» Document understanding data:
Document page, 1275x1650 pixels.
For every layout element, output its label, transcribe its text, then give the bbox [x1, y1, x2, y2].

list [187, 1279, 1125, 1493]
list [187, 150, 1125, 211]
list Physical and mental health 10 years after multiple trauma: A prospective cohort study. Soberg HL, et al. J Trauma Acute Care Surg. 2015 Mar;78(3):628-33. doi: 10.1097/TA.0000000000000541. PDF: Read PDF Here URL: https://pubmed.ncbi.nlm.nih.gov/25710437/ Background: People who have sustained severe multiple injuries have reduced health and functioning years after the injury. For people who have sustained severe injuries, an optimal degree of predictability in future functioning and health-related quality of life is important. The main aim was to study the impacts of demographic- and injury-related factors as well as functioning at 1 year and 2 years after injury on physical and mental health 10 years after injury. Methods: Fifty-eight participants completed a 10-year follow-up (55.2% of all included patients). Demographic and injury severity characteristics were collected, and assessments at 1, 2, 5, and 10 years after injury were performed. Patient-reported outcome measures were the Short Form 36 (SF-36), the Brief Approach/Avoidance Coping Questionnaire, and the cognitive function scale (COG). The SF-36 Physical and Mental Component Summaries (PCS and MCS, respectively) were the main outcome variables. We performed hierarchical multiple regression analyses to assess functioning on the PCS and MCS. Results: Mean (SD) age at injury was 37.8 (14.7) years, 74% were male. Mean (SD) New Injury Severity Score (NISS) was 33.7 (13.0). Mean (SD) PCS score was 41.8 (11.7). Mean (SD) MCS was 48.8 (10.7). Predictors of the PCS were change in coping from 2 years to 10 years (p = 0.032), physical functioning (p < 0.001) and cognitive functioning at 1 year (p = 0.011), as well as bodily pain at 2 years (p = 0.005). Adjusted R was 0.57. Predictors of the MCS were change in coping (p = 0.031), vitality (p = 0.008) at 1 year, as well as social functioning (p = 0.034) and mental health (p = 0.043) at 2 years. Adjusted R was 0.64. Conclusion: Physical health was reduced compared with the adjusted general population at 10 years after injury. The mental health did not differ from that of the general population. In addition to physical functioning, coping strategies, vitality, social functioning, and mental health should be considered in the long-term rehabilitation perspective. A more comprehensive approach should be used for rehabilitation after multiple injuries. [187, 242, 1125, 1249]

» What this task involves:
Using the records above, repeat exactly the lines from the first one through the line with "list [187, 1279, 1125, 1493]".

» Exercise solution:
Document page, 1275x1650 pixels.
For every layout element, output its label, transcribe its text, then give the bbox [x1, y1, x2, y2].

list [187, 1279, 1125, 1493]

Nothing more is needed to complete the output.